The plant also dominates the local economy.

"That steel works is our lifeline. If you cut the artery, things run out, you end up with nothing," former steelworker Jim Kirk, 66, told AFP outside a shop on Scunthorpe's high street.

"If that steel works closes, that'll be the end of Scunthorpe. Nobody's going to want to live here. It just comes to a sad end ... And it shouldn't be like that," added Kirk, who worked in the industry for 35 years, from the age of 16, until a bout of meningitis left him blind.

"Everyone in Scunthorpe knows somebody that's affiliated to the steel works," said consultant radiographer Nick Barlow, 36.

"It's how the town was formed, everything revolves around it and everyone's worried," he added.

The plant's closure would deal a devastating blow to an already struggling town centre, warned card shop worker Joanne Cooper, 57.
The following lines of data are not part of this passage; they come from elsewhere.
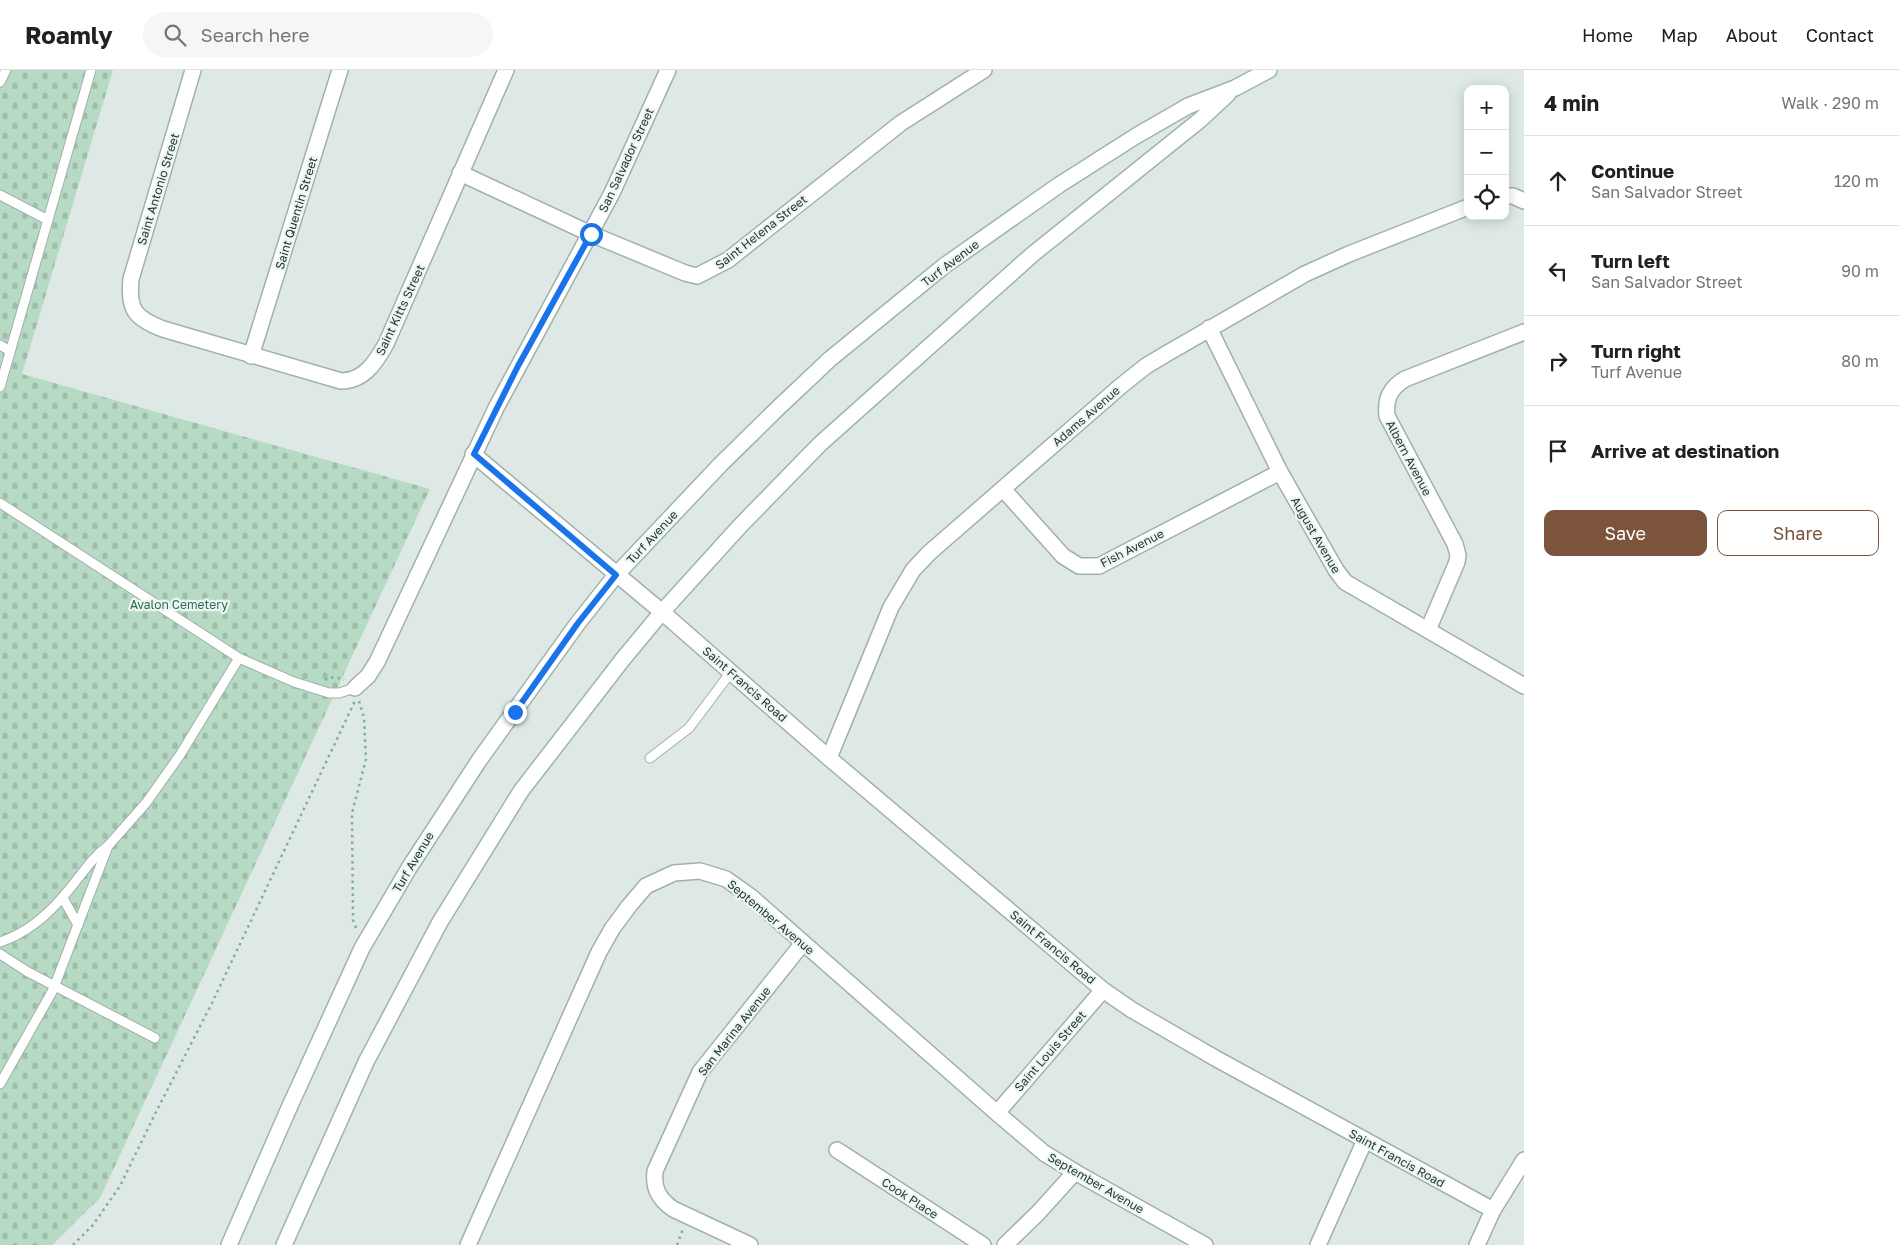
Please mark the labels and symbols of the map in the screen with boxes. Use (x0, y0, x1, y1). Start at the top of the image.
street label: San Salvador Street (595, 105, 657, 215)
street label: Saint Antonio Street (134, 131, 182, 247)
street label: Saint Quentin Street (272, 155, 320, 271)
street label: Saint Helena Street (712, 191, 810, 272)
route start (580, 223, 603, 246)
street label: Turf Avenue (918, 236, 982, 290)
street label: Saint Kitts Street (372, 262, 428, 358)
street label: Adams Avenue (1049, 383, 1123, 449)
street label: Albern Avenue (1383, 418, 1435, 498)
street label: August Avenue (1288, 494, 1344, 576)
street label: Turf Avenue (623, 507, 681, 567)
street label: Fish Avenue (1098, 526, 1166, 570)
park label: Avalon Cemetery (130, 597, 228, 612)
street label: Saint Francis Road (700, 643, 790, 725)
route end (504, 701, 527, 724)
street label: Turf Avenue (389, 829, 437, 895)
street label: September Avenue (725, 876, 818, 958)
street label: Saint Francis Road (1007, 907, 1099, 987)
street label: San Marina Avenue (694, 983, 774, 1079)
street label: Saint Louis Street (1011, 1007, 1089, 1094)
street label: Saint Francis Road (1347, 1125, 1447, 1191)
street label: September Avenue (1045, 1149, 1147, 1217)
street label: Cook Place (879, 1174, 941, 1222)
"The mood in town, morale is very low. People seem to have no hope. More shops are closing, and if British Steel goes, it'll be even worse for the town, it's pretty dead already.

"There won't be a high street. I think it'll just become a ghost town. It means everything to the town for British Steel to stay open," she added.

A poster reading "Save our Steel" covers the front door of her shop, but only for a few more days as the business is due to close down next week, crippled by rising rents.


- Nationalisation hopes -


Cooper is the daughter of a steelworker and remembers how the town "was booming in those days, while I was growing up.

"It was a good career. My dad, he was 16, and he left school and then went into British Steel and got an apprenticeship straight away.

"It paid our mortgage and it set us up for life. There was a lot more pride in the town, people felt comfortable that they had a job and it was certain and it was safe."

There was general agreement that the government was right to intervene at the weekend, and that British Steel should eventually be renationalised.

"It is giving people hope in the town," said Cooper.

"You need to ... renationalise it as soon as possible," said Kirk, adding no private company will take on the loss-making plant.

"We can't just keep buying cheap steel from China or wherever, they're just flooding the stuff. And it's not right," he said.

He accused the plant's Chinese owners of trying to "run it down... so that they can import their cheap steel over here."

Meanwhile, new bosses appointed by the government are locked in negotiations to secure a future for the plant, and the coal needed to keep the furnaces running.

"I hope they're going in the right direction," said Hopkins, who grew up 10 minutes from the plant.

"I just hope I keep a job. That's all I care about."